Thursday, February 4, 2010

In Favor of Democracy

Mr. Davis raised the point today in class about who should be capable of choosing rulers. He stated in so many words “wouldn’t it make the most sense for your teachers (K-12) to chose who was capable based on their ability learn?” Keep in mind; I do not know if this is his personal view but Mr. Davis or one that he stated merely for the purpose of debate. Unfortunately the subject changed before I was able to off a relevant rebuttal, but I would like to say that I disagree. As Mr. Davis would pointed out the argument is hard to make in our society because teachers have been appointed by politicians that have potential to be corrupt, and frankly it is a statistic that many teachers of K-12 made only average grades and scored relatively poor on test when they themselves were going through school, but lets take away the variables and lets imagine teachers are proficient in their jobs which I personally feel most are. Also lets shrink the size of our society for this scenario to say the size of a classroom.

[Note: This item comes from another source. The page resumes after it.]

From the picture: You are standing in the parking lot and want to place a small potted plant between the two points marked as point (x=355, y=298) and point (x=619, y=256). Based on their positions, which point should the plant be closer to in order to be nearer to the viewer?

Would not better to have more than one person making a decision about who should rule considering first that everyone has live with this all-important decision second people might have different views of the same person based on personal experience with said person? For instance, maybe a boy is capable of impressing his teacher with his grades and appears to his teacher to be both virtuous and capable, but others in the class (his peers) notice things that the teacher does not like say the fact that he treats his classmates cruelly when the teacher is not looking. Essentially this how view democracy, many eyes keeping each other in check and agreeing on laws so that there is not chaos. Which to me seems to away from Socrates’ “myth of the metals” to a large extent.

1 comment:

  1. When we were discussing this in class, I had the same idea as you. I do feel it would be "safer" for more than one person to select who is qualified to rule. Also, people can change significantly from age 18 to thier 20's and 30's. What if a teacher thought a certain student was qualified to rule but all of the qualities that he had that suited him to rule, changed significantly when he was 25???? I think having multiple people, not just the educator, evaluating the students would be benificial.